Yes, I, certified English teacher, am TEACHING MATH. This blows my mind. I’ve been relearning fractions, long division, algebra, and so much more. Some of my favorite moments have been teaching a math skill because I never knew I could do it. It makes me feel proud and happy. I remember sitting in math classes in high school and feeling so stupid and small. It triggered a lot of insecurity when I first started relearning the skills a couple weeks ago. I can understand, even if it’s just a little bit, what my students must feel like when they look at a page of words they can’t comprehend. I can teach with empathy and love knowing what it’s like to feel inadequate. One thing my students have that I didn’t have for math in high school is the passion and desire to learn. It’s incredibly rewarding to teach people who soak in what I’m saying and ask questions. I feel so much more able to give of myself and my gifts when the other end is willing to receive.

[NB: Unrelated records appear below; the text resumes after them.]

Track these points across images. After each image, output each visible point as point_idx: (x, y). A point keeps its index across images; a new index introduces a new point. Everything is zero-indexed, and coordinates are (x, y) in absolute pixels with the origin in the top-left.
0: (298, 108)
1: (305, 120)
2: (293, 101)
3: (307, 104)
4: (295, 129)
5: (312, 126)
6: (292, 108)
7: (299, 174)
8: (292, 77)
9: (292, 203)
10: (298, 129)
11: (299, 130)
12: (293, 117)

A beautiful thing about teaching adult education is hearing their stories. My students have lived full lives, full of beauty and pain, and they want to share it with me. I am honored to hold their stories in my heart and become a part of them. I’d love to share some stories this year, with their permission, and hope I can do so.

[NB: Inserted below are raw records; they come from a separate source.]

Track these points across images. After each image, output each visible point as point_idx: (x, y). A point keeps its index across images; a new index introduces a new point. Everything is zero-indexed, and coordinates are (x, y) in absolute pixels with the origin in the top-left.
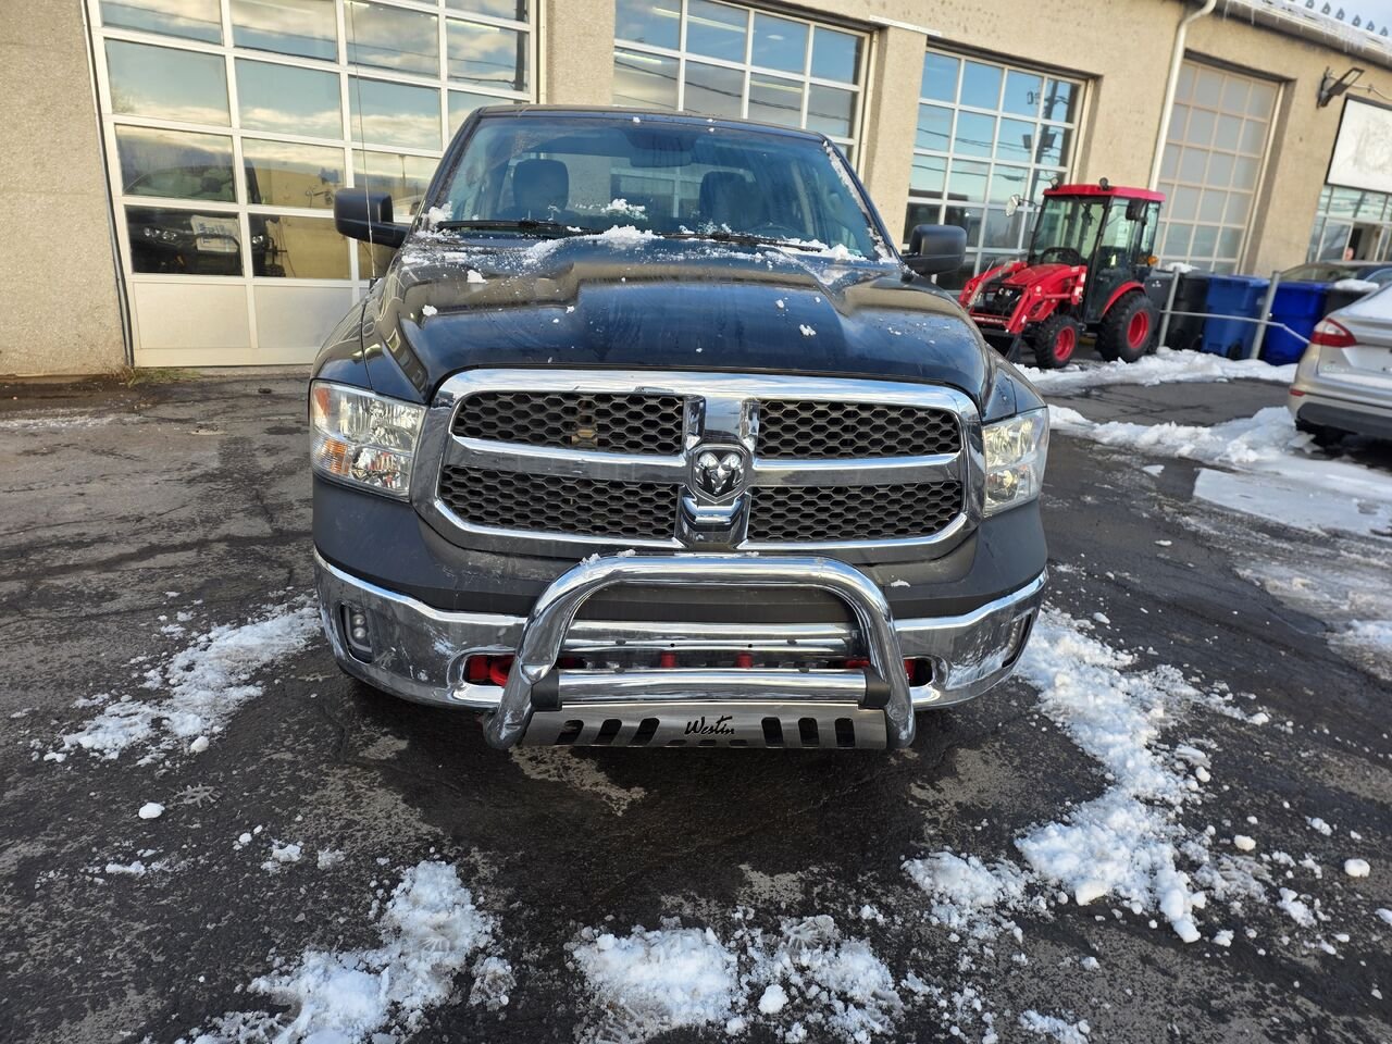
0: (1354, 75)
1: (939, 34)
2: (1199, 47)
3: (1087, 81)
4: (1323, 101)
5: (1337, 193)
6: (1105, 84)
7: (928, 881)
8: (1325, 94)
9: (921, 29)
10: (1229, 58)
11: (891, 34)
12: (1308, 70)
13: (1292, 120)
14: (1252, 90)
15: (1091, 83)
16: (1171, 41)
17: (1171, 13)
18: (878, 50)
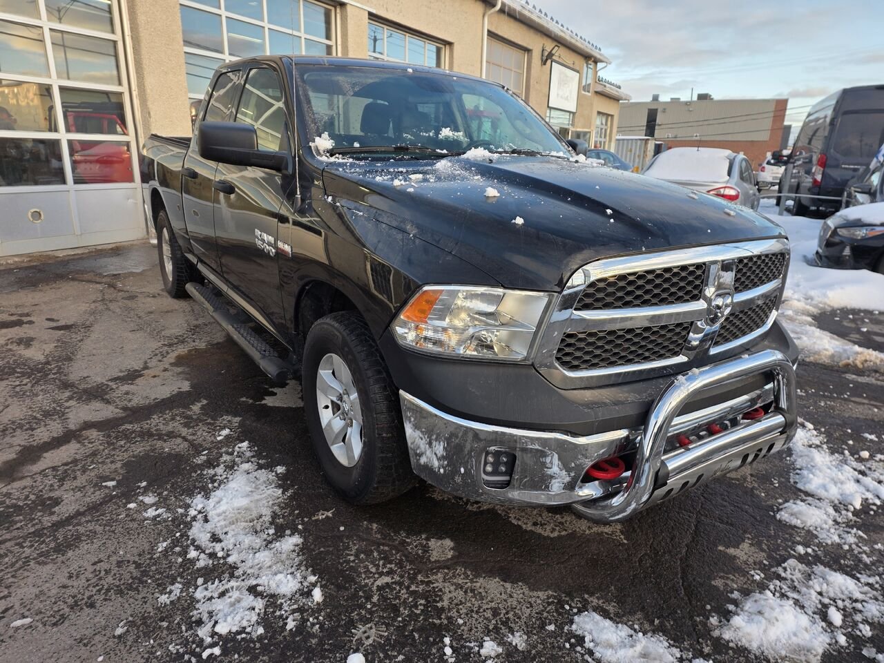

Another highlight of these past few weeks has been returning to St. Charles Avenue Presbyterian Church as an adult. I went to SCAPC as a little girl and have been returning throughout the years on random Sundays and most Easters. It’s a beautiful building with a strong congregation, especially in the 20s/30s department, which is very exciting. I’m looking forward to actually sticking around this time and getting involved. I attended youth group tonight and I plan on continuing to volunteer there throughout this year.

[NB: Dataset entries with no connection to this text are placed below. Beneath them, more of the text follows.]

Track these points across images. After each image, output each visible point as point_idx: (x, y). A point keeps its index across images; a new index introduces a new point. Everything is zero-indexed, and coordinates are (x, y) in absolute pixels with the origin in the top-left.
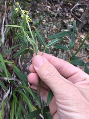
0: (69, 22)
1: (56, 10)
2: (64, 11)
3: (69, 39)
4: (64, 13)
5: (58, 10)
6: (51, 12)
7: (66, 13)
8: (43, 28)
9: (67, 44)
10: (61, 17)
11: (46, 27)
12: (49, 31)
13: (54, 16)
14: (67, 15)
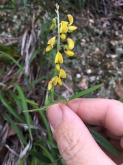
0: (119, 44)
1: (102, 25)
2: (113, 28)
3: (117, 69)
4: (113, 31)
5: (105, 25)
6: (95, 28)
7: (115, 30)
8: (80, 51)
9: (114, 76)
10: (108, 36)
11: (85, 49)
12: (89, 55)
13: (97, 34)
14: (117, 33)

As I write this I’m sitting around the living room with my housemates, the smell of Patrick’s roast filling the air. It’s 8:11 pm and we are hungry. Very soon (I hope) we will sit at the table together and share a meal. As I sit here now, I’m feeling a lot of things: anxiety, excitement, a little loneliness even, but most of all is gratitude. The opportunities before me are opportunities for growth; at work, in the YAV house, at church. All the new relationships and experiences are set before me and I am open and ready to dig in.
Spirit of the living God,
Fall afresh on me.
Melt me, mold me, fill me, use me.
Spirit of the living God,
Fall afresh on me.
– Daniel Iverson
“But now, O LORD, you are our Father; we are the clay, and you are our potter; we are all the work of your hand.”
– Isaiah 64:8
Louisiana Flood Relief = our first community day. From left to right: Courtney, Hillary, Haley, Cherokee, me, Savannah, Patrick, and Joey (not a YAV), whose mother owns the house where we worked on Saturday in Denham Springs, LA.
The chapel in St. Charles Avenue Presbyterian Church.
Fam at Chick-fil-A for a snack attack after deconstructing a house all day.